Phase 1 data from a University of Maryland team show the LASSARAB candidate triggered no serious adverse events and produces antibodies against both diseases, but field efficacy and durability remain untested.
The rabies virus has been used as a vaccine backbone for nearly four decades. Now researchers at the University of Maryland School of Medicine have wrapped a Lassa fever antigen inside that same inactivated rabies shell and tested it in humans for the first time. The construct, called LASSARAB, induced antibody responses against both rabies and Lassa virus in a small phase 1 trial, according to results published in Nature Medicine this week.
The dual readout is a proof of concept, not an efficacy result.
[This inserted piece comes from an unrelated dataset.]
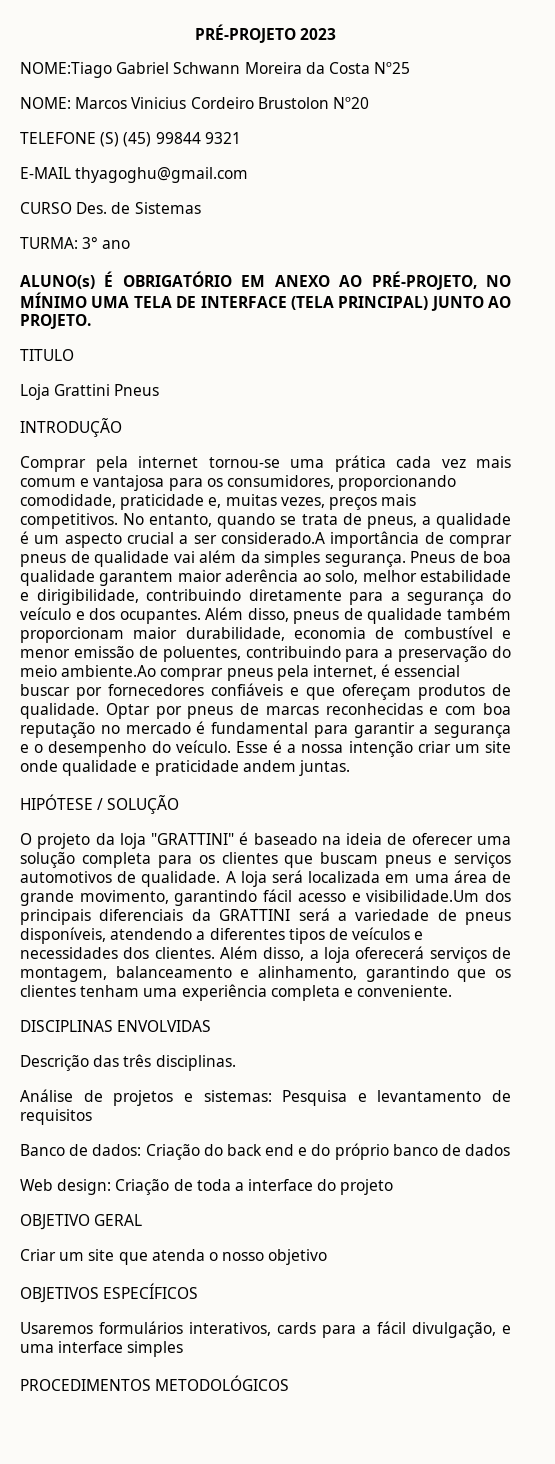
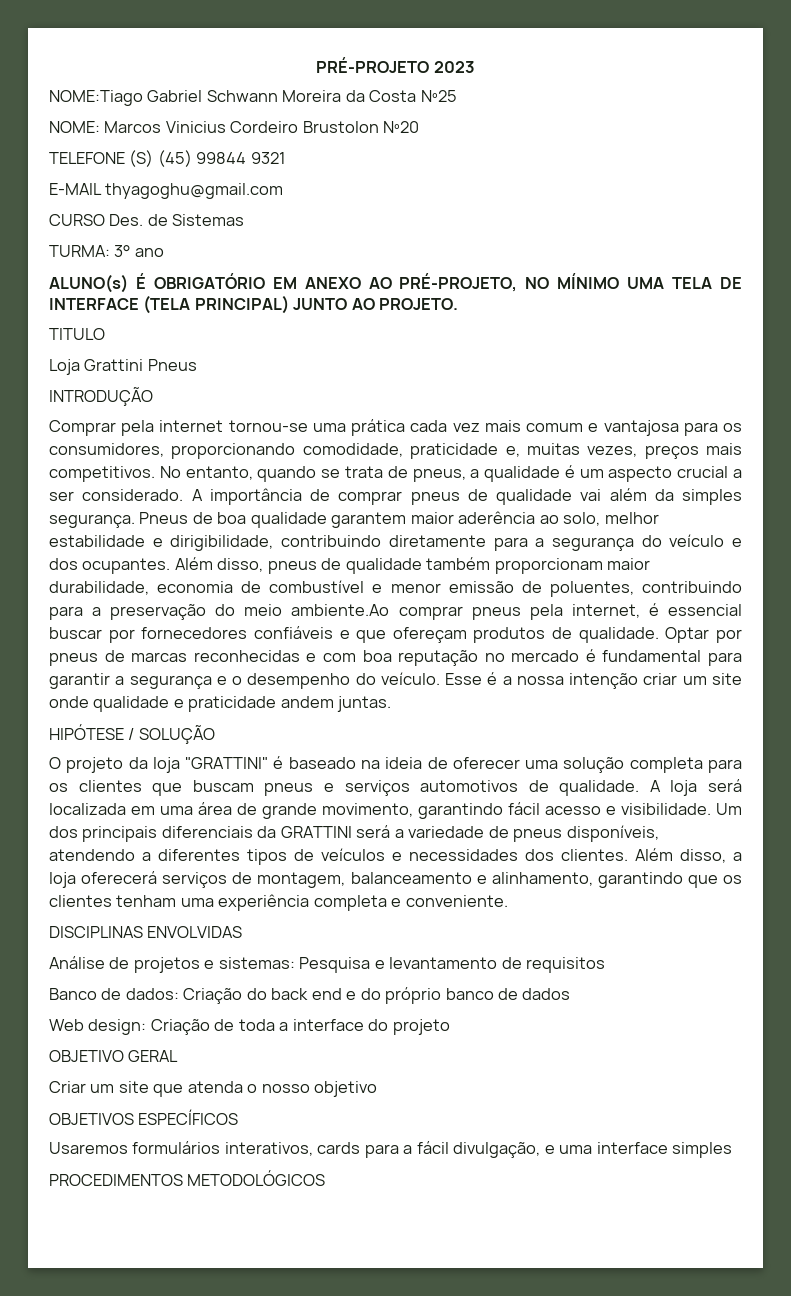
[221,532,325,544] considerado.A -> [82,489,203,501] considerado. A
[366,890,480,902] visibilidade.Um -> [621,803,742,815] visibilidade. Um
[20,1054,236,1071] // Descrição das três disciplinas. -> (243, 932) none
It shows the rabies backbone can carry a second disease target and still train the immune system on both, the engineering move that public-health planners in West Africa would need to cover two endemic diseases in a single clinic visit.
"There is no licensed vaccine for Lassa fever, and the disease overlaps geographically with endemic rabies," said Justin Ortiz, MD, MS, the trial's first and corresponding author and a researcher at UMSOM's Center for Vaccine Development and Global Health, as quoted by Genetic Engineering & Biotechnology News. A single product that covers both, he added, "would simplify delivery and reduce the number of injections needed in low-resource clinics."
The trial enrolled 54 healthy adults in the Baltimore area and randomized them to receive either LASSARAB or a licensed rabies vaccine as a control, in two doses 28 days apart. Investigators analyzed immune responses at day 61 and will continue safety follow-up through day 394. No serious adverse events were reported, according to the Nature Medicine paper. Participants who received LASSARAB developed antibody responses against both Lassa and rabies, while those in the control arm showed rabies-specific responses only.
The platform design is what makes the result worth attention. LASSARAB uses an inactivated rabies virus engineered to display the Lassa virus glycoprotein complex (GPC) on its surface, paired with an adjuvant to amplify the immune signal. The rabies backbone has been used in vaccines given billions of times worldwide, and preclinical LASSARAB protected animals against lethal Lassa challenge. The phase 1 readout shows the same backbone can drive antibody production against a payload it was never designed to carry.
That matters because the access gap is severe. Lassa fever, a hemorrhagic illness endemic to West and Sub-Saharan Africa, kills an estimated 5,000 people a year out of roughly 300,000 infections, according to figures cited in the GEN report. Those numbers are widely considered an undercount because surveillance is limited in the affected regions. Mortality exceeds 80 percent in late-term pregnancy cases, and roughly a quarter of survivors develop sensorineural hearing loss. No Lassa vaccine is licensed anywhere, despite the pathogen's WHO priority status.
A second feature of the construct addresses the other barrier to deployment. LASSARAB is formulated to be freeze-dried, removing the cold-chain requirement that complicates vaccine distribution in the rural clinics where both diseases circulate. Freeze-dried rabies vaccines are already in use; pairing that delivery format with a Lassa payload extends the same logistics to a new disease. The clinical reality is that rabies kills tens of thousands of people a year, mostly in low-resource settings, and post-exposure prophylaxis is often unavailable when someone is bitten.
The climate story is less certain. UMSOM dean Mark T. Gladwin has cited estimates that roughly 700 million people could fall within Lassa's expanding ecological range as the disease moves beyond its historical Nigeria and West Africa footprint, with modeling suggesting many more African countries could develop suitable ecological conditions for the virus by 2070, according to the GEN report. Those projections are attributed claims from UMSOM leadership, not peer-reviewed modeling in the Nature Medicine paper, but they frame a longer-horizon argument for why a deployable Lassa vaccine matters even before the next outbreak cycle.
Independent selection by Nature Medicine flagged the trial before the readout. The journal's 2025 feature "Eleven clinical trials that will shape medicine in 2026" pre-identified the LASSARAB program as one to watch, an unusual third-party editorial endorsement that gives the early human data more weight than a routine press release.
What the data do not yet show is whether the Lassa antibody response actually protects people. There is no established immune correlate of protection for Lassa, and the Nature Medicine paper notes that LASV-neutralizing antibodies are not universally detected in survivors, according to the paper. Antibody induction is a signal, not a guarantee. T-cell response depth, durability of the antibody response past day 61, and efficacy against actual Lassa exposure all remain to be tested in larger phase 2 and 3 trials, which would also need to enroll pediatric and pregnant populations and run in endemic settings.
The trial is also a single-site study in healthy U.S. adults. Geographic diversity, real-world transmission settings, and the populations most at risk of severe Lassa disease are not represented. Any deployment claim, from stockpiling to country-by-country rollout, has to wait for those data.
What to watch next: phase 2 design in Lassa-endemic West African countries, including an active comparator against the licensed rabies backbone on its own, and T-cell and durability data past the day 61 interim. The construct cleared the first human checkpoint. The harder questions are next.